Exercise set
[a] In the Middlesborough visit account, give the passage between "I arrived at" and "Town Hall Building.", inclusive, again, substituting "booking hall" for "ticket hall".
[b] According to the Middlesborough visit account, what was the most any cab in town charged for a journey?
[c] Using the Middlesborough visit account, explain why the writer introduced themself to one man at the opening evening.

─── Document text

I arrived at Middlesborough Station (which incidentally has a gorgeous vaulted and wood panelled ticket hall) and met up briefly with Julie before heading off to my hotel in one of the many cabs in town who never charged more than £2.50 for any journey. My impression of Middlesborough itself (in contrast to Sheffield) feels like a town that has not really found itself again after the big steel, coal and shipbuilding industries of the industrial north were taken away in the 1980s. The University dominates the town centre and the MIMA building is a striking contrast to the Victorian Town Hall Building.

The opening evening was a mixture of local government figures, university top brass and jewellery lovers. It was easy to spot the jewellery lovers, they were wearing an interesting piece of jewellery. One chap was wearing a large Adam Paxon brooch, I hazarded a guess that it might be the artist himself and introduced myself. It was him and it was a real pleasure to meet one of my jewellery heroes, we had several chats over the course of what turned out to be a very genial evening.  I love his work it holds a real fascination for me both aesthetically and technically. In a recent interview with jewellery collector Alan Firth he referred to Adam Paxon “Making the material sing…” I could not put it better myself.

──────
─── Record excerpts

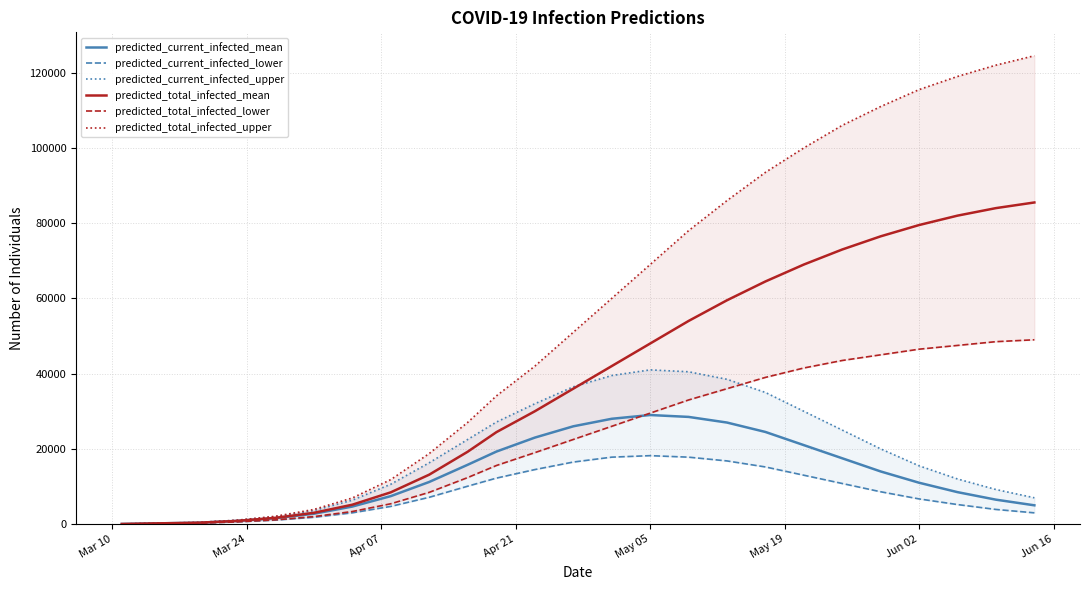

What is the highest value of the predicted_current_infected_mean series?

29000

──────
─── Record excerpts

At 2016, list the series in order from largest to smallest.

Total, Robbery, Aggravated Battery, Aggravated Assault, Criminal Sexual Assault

──────

Responses in order
[a]
I arrived at Middlesborough Station (which incidentally has a gorgeous vaulted and wood panelled booking hall) and met up briefly with Julie before heading off to my hotel in one of the many cabs in town who never charged more than £2.50 for any journey. My impression of Middlesborough itself (in contrast to Sheffield) feels like a town that has not really found itself again after the big steel, coal and shipbuilding industries of the industrial north were taken away in the 1980s. The University dominates the town centre and the MIMA building is a striking contrast to the Victorian Town Hall Building.

[b] No more than £2.50.

[c] He was wearing a large Adam Paxon brooch, so the writer guessed he might be the artist himself. The guess was right.